**What to produce:** Please reproduce, word for word, the rows starting with the line containing "scientific name: Aglais urticae" and going on through the line containing "scientific name: Brasiliopuntia brasiliensis", including both of those lines and nothing else.

**Source data:**
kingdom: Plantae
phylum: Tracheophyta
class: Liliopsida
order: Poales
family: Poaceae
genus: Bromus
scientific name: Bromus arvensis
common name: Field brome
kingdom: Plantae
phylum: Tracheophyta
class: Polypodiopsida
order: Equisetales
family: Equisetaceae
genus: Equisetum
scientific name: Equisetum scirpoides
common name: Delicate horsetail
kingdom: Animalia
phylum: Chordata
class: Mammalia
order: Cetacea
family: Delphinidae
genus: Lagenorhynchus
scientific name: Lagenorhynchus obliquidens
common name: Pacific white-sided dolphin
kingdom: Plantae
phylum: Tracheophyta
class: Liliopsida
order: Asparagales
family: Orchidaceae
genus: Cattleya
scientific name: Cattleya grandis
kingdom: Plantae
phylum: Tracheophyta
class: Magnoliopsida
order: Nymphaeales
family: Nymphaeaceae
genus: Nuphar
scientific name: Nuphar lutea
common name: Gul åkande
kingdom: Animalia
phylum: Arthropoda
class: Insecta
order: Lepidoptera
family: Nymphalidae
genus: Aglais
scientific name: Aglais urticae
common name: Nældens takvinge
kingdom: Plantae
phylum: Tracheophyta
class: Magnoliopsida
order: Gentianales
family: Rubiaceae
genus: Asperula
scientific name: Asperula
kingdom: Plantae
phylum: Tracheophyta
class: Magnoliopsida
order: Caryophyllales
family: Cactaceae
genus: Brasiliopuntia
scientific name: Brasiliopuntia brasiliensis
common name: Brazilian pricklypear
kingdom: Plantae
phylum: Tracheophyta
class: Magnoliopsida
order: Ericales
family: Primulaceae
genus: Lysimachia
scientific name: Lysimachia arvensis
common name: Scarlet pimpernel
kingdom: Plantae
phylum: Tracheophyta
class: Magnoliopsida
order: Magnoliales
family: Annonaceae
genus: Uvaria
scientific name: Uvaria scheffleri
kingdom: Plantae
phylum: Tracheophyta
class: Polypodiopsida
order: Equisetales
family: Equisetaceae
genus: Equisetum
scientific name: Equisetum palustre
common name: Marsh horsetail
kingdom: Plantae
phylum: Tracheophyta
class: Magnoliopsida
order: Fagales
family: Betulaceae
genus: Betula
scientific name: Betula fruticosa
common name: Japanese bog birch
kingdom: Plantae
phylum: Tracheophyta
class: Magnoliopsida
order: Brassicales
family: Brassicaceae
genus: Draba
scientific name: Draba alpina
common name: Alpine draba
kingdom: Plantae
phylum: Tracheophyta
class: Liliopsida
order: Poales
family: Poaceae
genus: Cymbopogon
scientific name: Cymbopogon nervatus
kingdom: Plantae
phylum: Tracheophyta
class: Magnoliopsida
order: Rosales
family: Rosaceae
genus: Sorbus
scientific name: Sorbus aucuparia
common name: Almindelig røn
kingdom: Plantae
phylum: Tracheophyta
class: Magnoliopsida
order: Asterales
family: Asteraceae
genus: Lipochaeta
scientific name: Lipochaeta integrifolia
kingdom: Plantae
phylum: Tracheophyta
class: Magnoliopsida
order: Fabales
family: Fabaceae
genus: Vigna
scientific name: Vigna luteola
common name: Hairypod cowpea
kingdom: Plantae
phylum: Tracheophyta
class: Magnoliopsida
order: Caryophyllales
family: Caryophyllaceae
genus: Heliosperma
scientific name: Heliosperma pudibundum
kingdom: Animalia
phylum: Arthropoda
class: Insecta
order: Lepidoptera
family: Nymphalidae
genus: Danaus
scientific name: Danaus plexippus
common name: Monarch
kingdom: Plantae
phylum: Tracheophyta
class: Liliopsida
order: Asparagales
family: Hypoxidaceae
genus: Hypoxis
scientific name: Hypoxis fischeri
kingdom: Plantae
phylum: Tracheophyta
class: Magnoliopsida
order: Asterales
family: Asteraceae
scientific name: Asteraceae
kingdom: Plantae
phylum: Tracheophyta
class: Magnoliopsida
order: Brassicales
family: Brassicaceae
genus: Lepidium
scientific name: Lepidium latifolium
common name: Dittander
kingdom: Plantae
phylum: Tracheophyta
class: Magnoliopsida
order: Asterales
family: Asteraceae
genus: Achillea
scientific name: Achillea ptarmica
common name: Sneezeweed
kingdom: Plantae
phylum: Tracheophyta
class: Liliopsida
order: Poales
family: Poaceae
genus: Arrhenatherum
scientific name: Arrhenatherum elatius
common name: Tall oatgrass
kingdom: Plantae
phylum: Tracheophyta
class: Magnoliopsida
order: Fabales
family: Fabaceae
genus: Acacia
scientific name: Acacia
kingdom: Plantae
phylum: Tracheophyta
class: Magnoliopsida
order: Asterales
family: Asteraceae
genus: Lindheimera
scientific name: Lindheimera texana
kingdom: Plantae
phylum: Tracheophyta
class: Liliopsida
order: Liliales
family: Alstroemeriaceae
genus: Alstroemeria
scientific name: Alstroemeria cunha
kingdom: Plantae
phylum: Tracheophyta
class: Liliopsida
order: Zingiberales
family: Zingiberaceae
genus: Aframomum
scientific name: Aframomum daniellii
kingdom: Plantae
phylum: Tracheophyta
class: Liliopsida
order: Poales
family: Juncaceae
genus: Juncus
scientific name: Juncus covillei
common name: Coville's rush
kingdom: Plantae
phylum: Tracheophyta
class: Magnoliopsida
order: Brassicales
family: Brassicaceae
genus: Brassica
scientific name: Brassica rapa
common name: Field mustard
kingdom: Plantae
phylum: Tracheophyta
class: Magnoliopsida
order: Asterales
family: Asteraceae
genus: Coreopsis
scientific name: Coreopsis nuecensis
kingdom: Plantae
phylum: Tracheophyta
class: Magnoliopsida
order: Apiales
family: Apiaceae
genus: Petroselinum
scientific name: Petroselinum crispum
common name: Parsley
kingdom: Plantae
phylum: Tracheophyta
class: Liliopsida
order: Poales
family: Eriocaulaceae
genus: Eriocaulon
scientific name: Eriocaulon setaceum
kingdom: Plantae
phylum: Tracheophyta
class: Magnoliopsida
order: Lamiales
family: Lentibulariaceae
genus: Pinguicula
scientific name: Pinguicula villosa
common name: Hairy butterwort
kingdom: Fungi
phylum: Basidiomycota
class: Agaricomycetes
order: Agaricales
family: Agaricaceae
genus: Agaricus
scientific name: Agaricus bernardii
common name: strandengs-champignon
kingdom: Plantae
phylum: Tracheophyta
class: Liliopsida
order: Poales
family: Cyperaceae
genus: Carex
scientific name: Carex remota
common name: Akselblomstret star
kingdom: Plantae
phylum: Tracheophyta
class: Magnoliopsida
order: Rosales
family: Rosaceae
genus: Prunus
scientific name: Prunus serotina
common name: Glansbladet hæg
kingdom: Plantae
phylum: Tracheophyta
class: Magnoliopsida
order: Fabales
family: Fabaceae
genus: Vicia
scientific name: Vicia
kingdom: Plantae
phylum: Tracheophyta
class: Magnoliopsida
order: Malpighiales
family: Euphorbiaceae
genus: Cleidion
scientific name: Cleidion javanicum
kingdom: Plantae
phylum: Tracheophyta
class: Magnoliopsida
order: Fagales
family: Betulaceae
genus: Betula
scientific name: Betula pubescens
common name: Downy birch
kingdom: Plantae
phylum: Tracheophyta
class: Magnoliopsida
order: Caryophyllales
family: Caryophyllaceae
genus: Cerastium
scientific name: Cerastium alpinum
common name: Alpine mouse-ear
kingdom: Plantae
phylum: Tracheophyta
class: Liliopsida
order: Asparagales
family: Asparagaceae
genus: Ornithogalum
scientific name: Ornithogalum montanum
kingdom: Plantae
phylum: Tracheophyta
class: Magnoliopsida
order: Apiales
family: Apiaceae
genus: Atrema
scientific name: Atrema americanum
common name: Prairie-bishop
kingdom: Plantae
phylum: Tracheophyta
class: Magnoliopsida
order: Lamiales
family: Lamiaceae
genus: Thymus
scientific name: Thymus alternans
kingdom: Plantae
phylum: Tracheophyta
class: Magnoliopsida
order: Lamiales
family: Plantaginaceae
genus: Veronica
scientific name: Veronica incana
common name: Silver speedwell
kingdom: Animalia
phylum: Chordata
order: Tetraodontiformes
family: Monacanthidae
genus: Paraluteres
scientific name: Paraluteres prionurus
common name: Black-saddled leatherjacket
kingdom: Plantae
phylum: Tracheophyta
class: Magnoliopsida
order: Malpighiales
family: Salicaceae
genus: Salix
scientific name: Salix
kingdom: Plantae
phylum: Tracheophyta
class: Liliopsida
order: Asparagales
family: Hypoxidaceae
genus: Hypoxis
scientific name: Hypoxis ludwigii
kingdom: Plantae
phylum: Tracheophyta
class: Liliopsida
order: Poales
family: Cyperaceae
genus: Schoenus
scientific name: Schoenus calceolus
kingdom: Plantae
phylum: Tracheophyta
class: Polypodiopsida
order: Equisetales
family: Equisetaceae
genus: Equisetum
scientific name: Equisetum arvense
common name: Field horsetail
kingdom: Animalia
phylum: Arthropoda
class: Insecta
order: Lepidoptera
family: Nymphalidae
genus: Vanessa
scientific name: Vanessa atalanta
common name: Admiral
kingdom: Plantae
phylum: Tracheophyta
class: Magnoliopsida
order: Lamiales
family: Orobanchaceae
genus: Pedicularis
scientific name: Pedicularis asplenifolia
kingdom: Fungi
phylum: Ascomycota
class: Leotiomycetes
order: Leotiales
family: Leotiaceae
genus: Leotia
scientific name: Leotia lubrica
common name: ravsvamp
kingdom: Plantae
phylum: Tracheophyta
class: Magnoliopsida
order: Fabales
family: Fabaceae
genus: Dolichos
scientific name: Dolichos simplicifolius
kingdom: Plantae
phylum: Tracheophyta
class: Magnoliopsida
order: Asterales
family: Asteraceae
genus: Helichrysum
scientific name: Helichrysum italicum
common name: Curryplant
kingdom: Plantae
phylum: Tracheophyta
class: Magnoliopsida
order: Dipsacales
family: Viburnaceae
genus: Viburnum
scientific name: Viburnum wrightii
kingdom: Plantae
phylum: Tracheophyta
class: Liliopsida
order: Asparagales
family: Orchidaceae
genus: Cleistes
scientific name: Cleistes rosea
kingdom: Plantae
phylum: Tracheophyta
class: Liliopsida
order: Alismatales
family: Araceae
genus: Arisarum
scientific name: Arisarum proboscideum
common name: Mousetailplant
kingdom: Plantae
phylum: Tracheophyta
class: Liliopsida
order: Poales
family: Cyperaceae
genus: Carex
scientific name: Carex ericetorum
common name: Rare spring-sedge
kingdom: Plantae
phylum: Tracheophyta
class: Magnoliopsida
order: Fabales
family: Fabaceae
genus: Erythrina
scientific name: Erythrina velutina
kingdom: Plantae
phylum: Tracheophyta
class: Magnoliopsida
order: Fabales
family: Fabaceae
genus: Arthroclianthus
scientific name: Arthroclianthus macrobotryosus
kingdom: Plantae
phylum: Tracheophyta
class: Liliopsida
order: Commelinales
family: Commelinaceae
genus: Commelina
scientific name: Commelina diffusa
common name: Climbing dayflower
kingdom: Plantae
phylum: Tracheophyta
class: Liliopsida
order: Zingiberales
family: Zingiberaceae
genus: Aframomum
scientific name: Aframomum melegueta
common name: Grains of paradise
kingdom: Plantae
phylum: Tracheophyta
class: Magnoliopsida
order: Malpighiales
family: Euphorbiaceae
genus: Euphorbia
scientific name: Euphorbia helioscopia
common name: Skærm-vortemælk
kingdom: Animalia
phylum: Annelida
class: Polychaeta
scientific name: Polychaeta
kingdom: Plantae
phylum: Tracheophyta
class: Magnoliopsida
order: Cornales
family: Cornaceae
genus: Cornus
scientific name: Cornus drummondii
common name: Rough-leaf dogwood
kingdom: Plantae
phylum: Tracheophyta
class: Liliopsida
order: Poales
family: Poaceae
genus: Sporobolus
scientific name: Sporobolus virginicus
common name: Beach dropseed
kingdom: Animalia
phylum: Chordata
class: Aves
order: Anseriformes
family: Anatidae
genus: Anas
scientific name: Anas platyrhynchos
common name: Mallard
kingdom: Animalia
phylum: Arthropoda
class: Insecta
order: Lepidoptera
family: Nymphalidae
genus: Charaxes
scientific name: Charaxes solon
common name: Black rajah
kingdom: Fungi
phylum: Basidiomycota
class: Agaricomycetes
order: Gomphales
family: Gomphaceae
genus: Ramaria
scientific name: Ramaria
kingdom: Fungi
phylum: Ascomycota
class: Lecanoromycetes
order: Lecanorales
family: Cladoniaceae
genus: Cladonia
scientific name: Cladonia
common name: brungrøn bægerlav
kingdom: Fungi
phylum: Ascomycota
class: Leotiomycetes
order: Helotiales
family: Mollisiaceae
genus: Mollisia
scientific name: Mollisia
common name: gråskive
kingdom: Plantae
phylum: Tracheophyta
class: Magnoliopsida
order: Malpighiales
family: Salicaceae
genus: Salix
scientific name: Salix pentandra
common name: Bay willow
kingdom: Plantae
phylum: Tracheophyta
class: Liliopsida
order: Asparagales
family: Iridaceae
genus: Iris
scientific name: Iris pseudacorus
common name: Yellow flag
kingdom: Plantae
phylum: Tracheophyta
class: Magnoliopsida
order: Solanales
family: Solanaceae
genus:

**Full response:**
scientific name: Aglais urticae
common name: Nældens takvinge
kingdom: Plantae
phylum: Tracheophyta
class: Magnoliopsida
order: Gentianales
family: Rubiaceae
genus: Asperula
scientific name: Asperula
kingdom: Plantae
phylum: Tracheophyta
class: Magnoliopsida
order: Caryophyllales
family: Cactaceae
genus: Brasiliopuntia
scientific name: Brasiliopuntia brasiliensis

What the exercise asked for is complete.